Entrée au Monde en 1977,
Josyane Savigneau a dirigé le supplément littéraire du quotidien durant quatorze ans, à partir de 1991. Jusqu'en 2005, donc, puisque en 2005 "on" lui a dit: "La calomnie s'est imposée, il faut tourner la page. Tu ne diriges plus le service des livres".
Quelle calomnie? Et bien, je n'ai
pas très bien compris, car elle en reparle très peu. Il me semble, après avoir un peu cherché, qu'"on" lui a reproché de favoriser certains éditeurs, en particulier Gallimard.
Mais cela ne datait
pas de 2005, elle était déjà la bête noire de
Jean Edern Hallier qui la qualifiait de clitoris querelleur. C'est élégant, il n'y a
pas à dire. D'après ce que j'ai compris, cela a duré des années, puisqu'elle cite Madame
Régine Desforges qui écrit que
Josyane Savigneau "s'est échappée de la caisse d'un supermarché de Châtelleraut pour diriger le monde des lettres".

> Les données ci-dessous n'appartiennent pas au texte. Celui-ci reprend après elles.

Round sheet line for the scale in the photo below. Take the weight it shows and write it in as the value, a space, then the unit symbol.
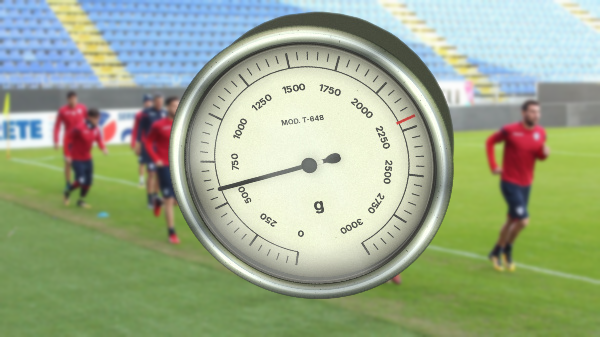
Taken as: 600 g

Voilà encore un milieu qui me semble bien sympathique et plein de petits camarades qui s'aiment! Il faut dire que
Josyane Savigneau est une femme, non issue du milieu dont il faut être issu pour accéder à un tel honneur, bissexuelle affirmée ( ça ne se dit
pas, tssss) et grande gueule par dessus le marché. Ca n'a
pas du l'aider tout ça.
Mais peu importe, car ce n'est
pas ce qui est intéressant dans ce livre. Elle en parle d'ailleurs très peu, c'est un point de départ, ce
point de côté.
Josyane Savigneau, j'ai lu bien sûr quelques unes de ses critiques, mais je l'ai plus découverte à une époque en écoutant une émission de Joseph Macé Scaron Jeux d'épreuves, dans laquelle elle intervenait souvent pour défendre les livres qu'elle aimait. . Je ne partage
pas toujours ses goûts littéraires, mais j'aime sa culture, son enthousiasme et sa façon de parler des livres.
Ce qui m'a amené donc à lire ce qui est avant tout le livre de mémoires d'une petite fille née à Châtellerault (
pas dans la zone bourgeoise!), dont les parents tenaient un café, et qui rêvait d'être journaliste. Et qui grâce à la lecture de Simone de Beauvoir a compris qu'elle pouvait s'en donner des moyens. C'est au moment où elle est renvoyée de son poste à responsabilités, qu'elle se demande si finalement on ne la renvoie
pas aussi du côté du pont qu'elle n'aurait jamais du avoir l'impudence de quitter.
C'est donc l'occasion de retracer son parcours, car, écrit-elle:
"j'ai fini par découvrir que, si l'on refuse de s'occuper de son
passé, un jour celui-ci s'occupe de nous. Sérieusement. Violemment. C'est ce qui m'est arrivé. Comme le dit
Beckett " il est impossible d'échapper à hier, car hier nous a déformés ou a été déformé par nous."
Tout à fait d'accord..
Dans ce livre de souvenirs, on croise donc
Simone de Beauvoir, mais aussi
Marguerite Yourcenar,
Philip Roth,
Françoise Verny,
Eudora Welty,
Patricia Highsmith ,
Juliette Gréco,
Edwige Feuillère,
Sollers, bien sûr et bien d'autres.
Je l'ai lu avec plaisir, rapidement. le plus intéressant reste finalement
le parcours d'une battante pour laquelle je ne me fais
pas trop de souci.
Jean Edern Hallier a fini par tomber de vélo, quant à Madame Desforges, je suppose qu'elle doit scruter avec effroi les caissières de son supermarché pour savoir laquelle va encore sortir de sa position pour aller défendre la littérature. Celle qu'elle n'a sans doute jamais du lire.